-- STORED DATA follows --

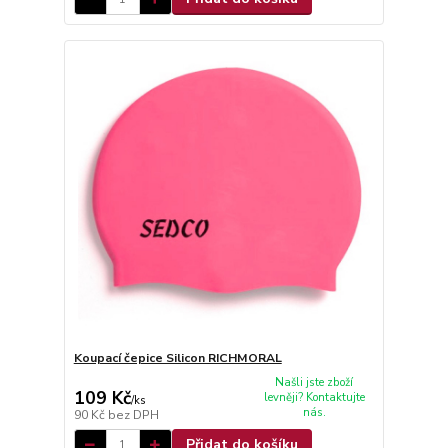
Koupací čepice Silicon RICHMORAL
Našli jste zboží
109 Kč
levněji? Kontaktujte
/
ks
nás.
90 Kč
bez DPH
Přidat do košíku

-- STORED DATA concluded --

● **INSTRUCTIONS FOR THE TASK**
Could you restate every entry above word for word, leaving out the pictures?

● **RESPONSE**
Koupací čepice Silicon RICHMORAL
Našli jste zboží
109 Kč
levněji? Kontaktujte
/
ks
nás.
90 Kč
bez DPH
Přidat do košíku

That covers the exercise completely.